The emerging craft beer scene is one that’s gained a firm foothold in London. Outlets such as Mason & Taylor in Bethnal Green, The Rake in Southwark and The Draft House in Clapham and Tower Bridge sell a broad range of beers to an ever-growing number of punters. Bloggers wage digital, twitter-borne warfare on television cookery programmes to proffer beer as a viable alternative to wine as an accompaniment to food. And you can no longer dismiss beer as a cheap, unsophisticated alcoholic drink vastly inferior to its grape-based rival.

Having now been open for a few weeks, The Craft Beer Co. has already been hailed as the future of pubs. Sister to The Cask in Pimlico, the new venture boasts it will always have 37 beers on tap (that’s more than 10 times your usual pub offers) along with more than 150 different bottles. On its opening night, it appears to have attracted the lion’s share of London’s beer aficionados. At least, the ones who weren’t invited to the sneak preview the night before.

There are so many beards and ales in one place, it feels like a beer festival in a small room. We count nine women, although this is an unfair observation as many more people have spilled outside to enjoy the late June setting sun. But it’s an interesting demographic nonetheless; everything from the socks and sandals brigade leafing through well-thumbed notebooks to the hop-seeking hipster desperately surfing the zeitgeist is jostling for attention under the impressive mirrored ceiling. And it’s this reflective roof that convinces me I’m not sitting in the future of pubs at all.

Mirrored ceilings are the reserve of the unswervingly conceited. Always have been. I half expect the floor to be clad in scarlet faux satin sheets. While mildly diverting for a while, it soon becomes the pub’s most garish feature, a title for which it competes valiantly with the keg taps and the whitewashed walls. Yet it takes a second visit for this truly to hit home.

It’s one thing spending the evening comparing notes on a range of obscure and expensive beers only the most dedicated (read: alcoholic) have heard of. But it’s quite another bringing along a group of good, honest, thirsty beer drinkers just looking for a decent pint.
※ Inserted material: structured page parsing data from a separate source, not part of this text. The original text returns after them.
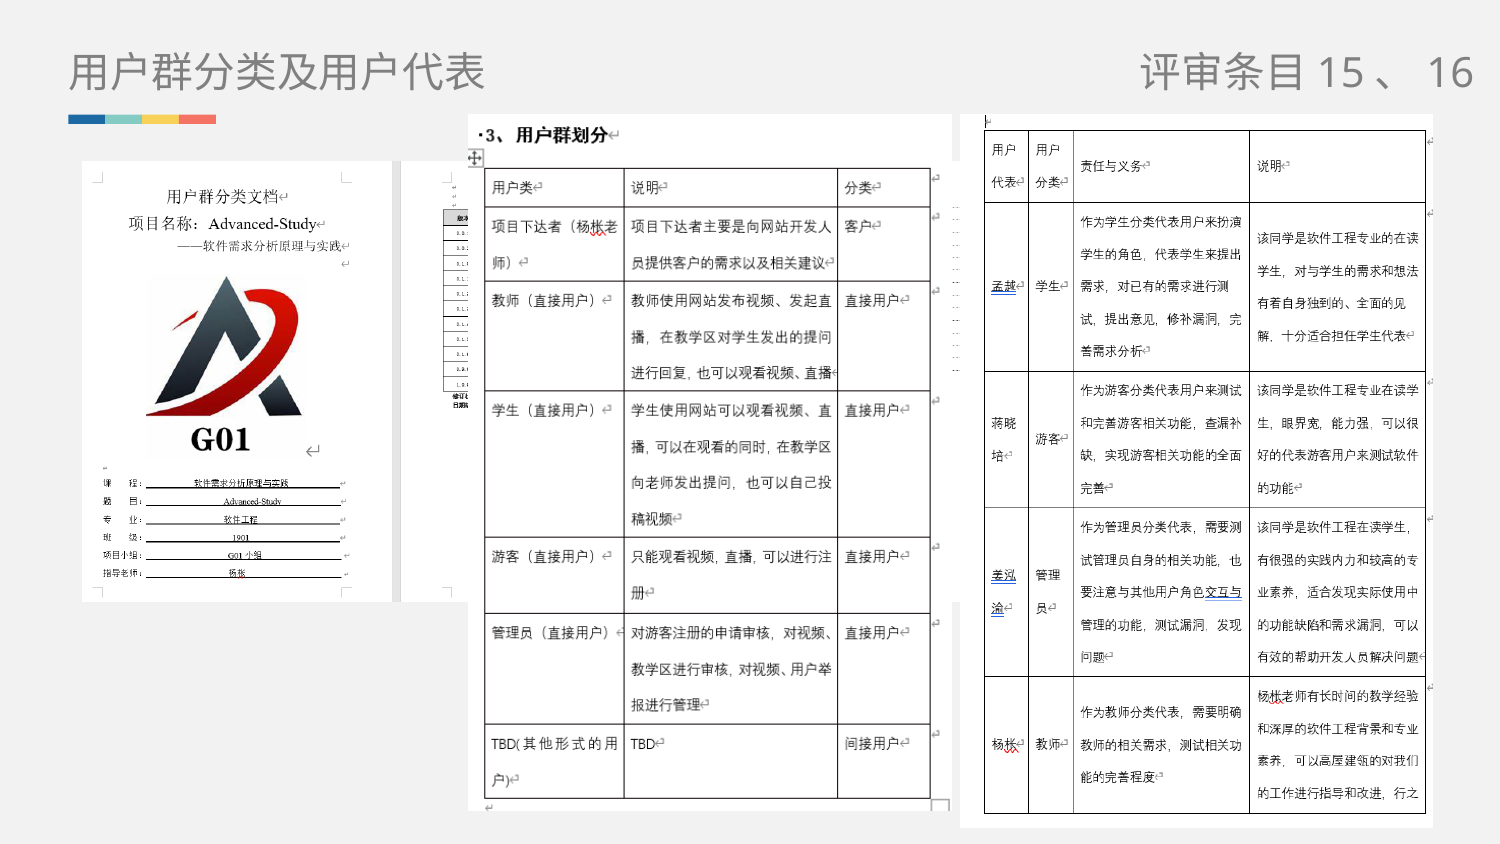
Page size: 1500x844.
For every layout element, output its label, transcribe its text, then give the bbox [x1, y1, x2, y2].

picture [82, 114, 1434, 829]
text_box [68, 114, 217, 125]
text_box 评审条目15、16 [1139, 45, 1500, 96]
text_box 用户群分类及用户代表 [68, 45, 524, 96]
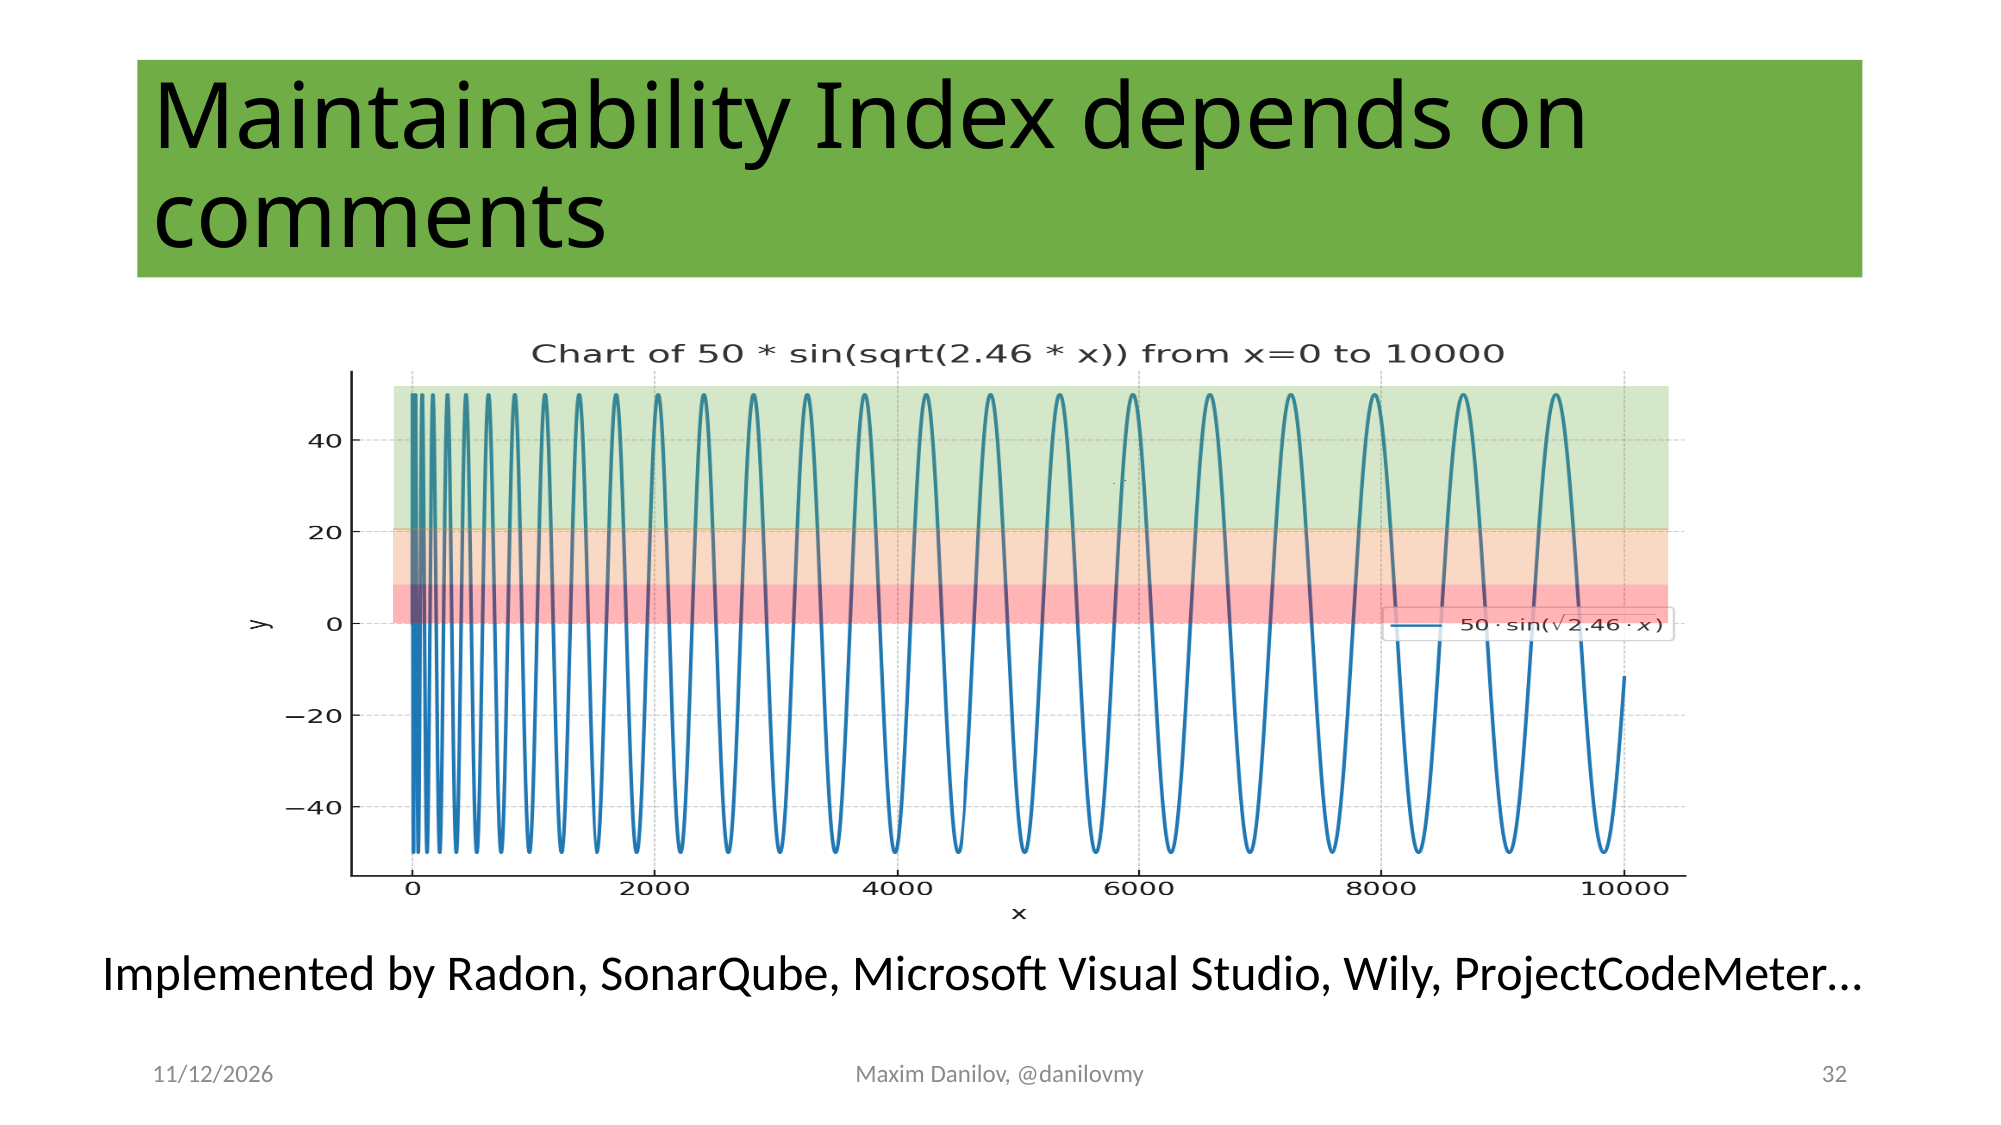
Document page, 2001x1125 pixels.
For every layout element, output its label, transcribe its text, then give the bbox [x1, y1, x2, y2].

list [226, 333, 1701, 934]
title Maintainability Index depends on comments [137, 59, 1863, 278]
slide_number 32 [1412, 1042, 1863, 1103]
text_box Implemented by Radon, SonarQube, Microsoft Visual Studio, Wily, ProjectCodeMeter… [87, 933, 1899, 1009]
footer Maxim Danilov, @danilovmy [662, 1042, 1338, 1103]
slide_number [137, 1042, 588, 1103]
Around 16 cask ales it may have, but it’s no good if they’re all pale ales, no matter how well crafted they are. The helpful bar staff strive to assist, offering tasting samples and trying as best they can to explain the qualities of each. But nothing hides the fact there are no standard brown beers available, a fact they acknowledge is difficult to explain away.

My companions are not beer nerds. They are unimpressed by the surroundings. They care little what hops a beer contains or whether it’s finely balanced. They just want a reasonably priced beer in a pub. What they get is a National Trust Ale EmporiumTM, which ticks a huge array of boxes, none of which unfortunately are ‘good boozer’. That there is a place for these kind of watering holes looks beyond doubt they’re springing up all over the place as fast as tired, old, failed, so-called gastro-pubs are closing down. And they do have merit if you want to try a molasses-based imperial porter from Upper Volta, you’ll more than likely be able to find one here. And I’ll doubtless be back to indulge my taste for mind-alteringly strong Belgian Trappist beers.

Whether or not this faintly ersatz pub experience will eventually replace the genuine article is yet to be seen. On the strength of my follow-up visit, I suspect not.